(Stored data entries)
####
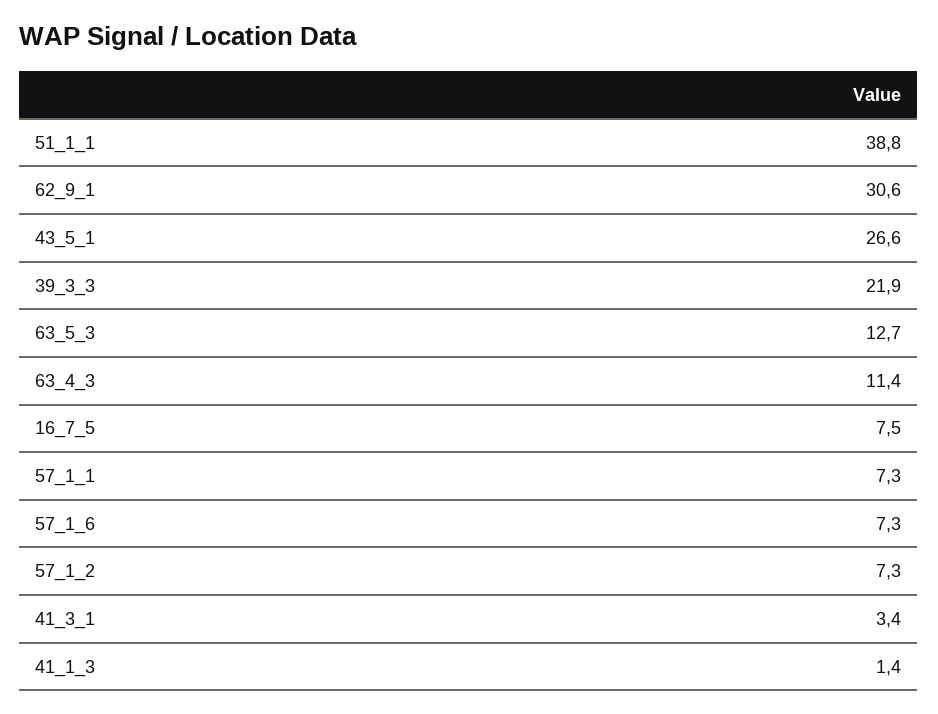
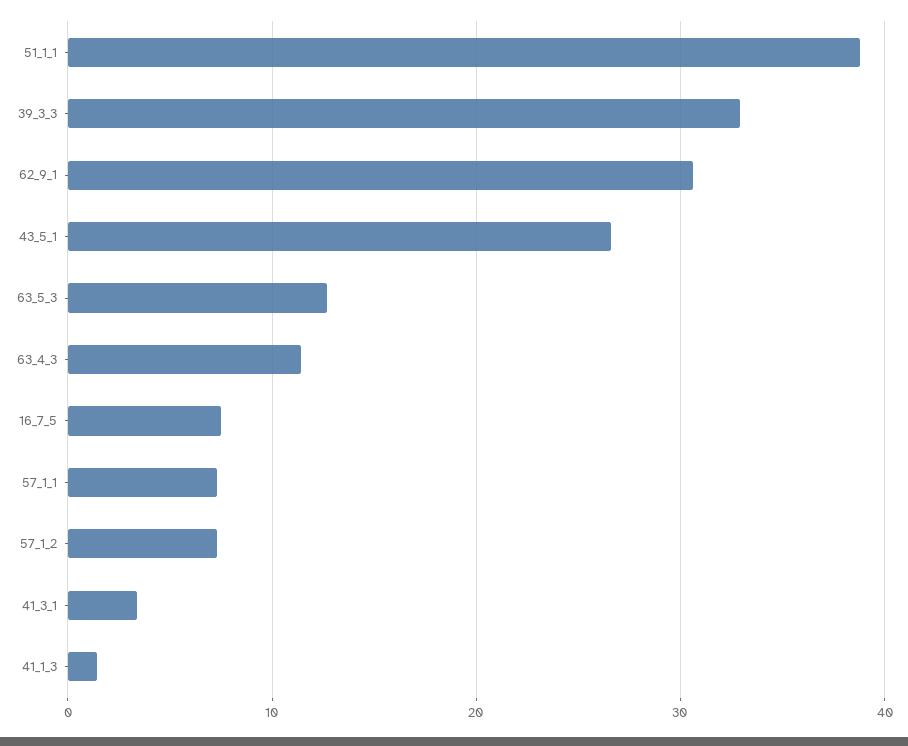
  {
    "51_1_1": 38.8,
    "62_9_1": 30.6,
    "43_5_1": 26.6,
-   "39_3_3": 21.9,
+   "39_3_3": 33,
    "63_5_3": 12.7,
    "63_4_3": 11.4,
    "16_7_5": 7.5,
    "57_1_1": 7.3,
-   "57_1_6": 7.3,
    "57_1_2": 7.3,
    "41_3_1": 3.4,
    "41_1_3": 1.4
  }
####
## EXERCISE
Write out all the entries again, word for word, and print no images.

## OUTPUT BELOW
  {
    "51_1_1": 38.8,
    "62_9_1": 30.6,
    "43_5_1": 26.6,
-   "39_3_3": 21.9,
+   "39_3_3": 33,
    "63_5_3": 12.7,
    "63_4_3": 11.4,
    "16_7_5": 7.5,
    "57_1_1": 7.3,
-   "57_1_6": 7.3,
    "57_1_2": 7.3,
    "41_3_1": 3.4,
    "41_1_3": 1.4
  }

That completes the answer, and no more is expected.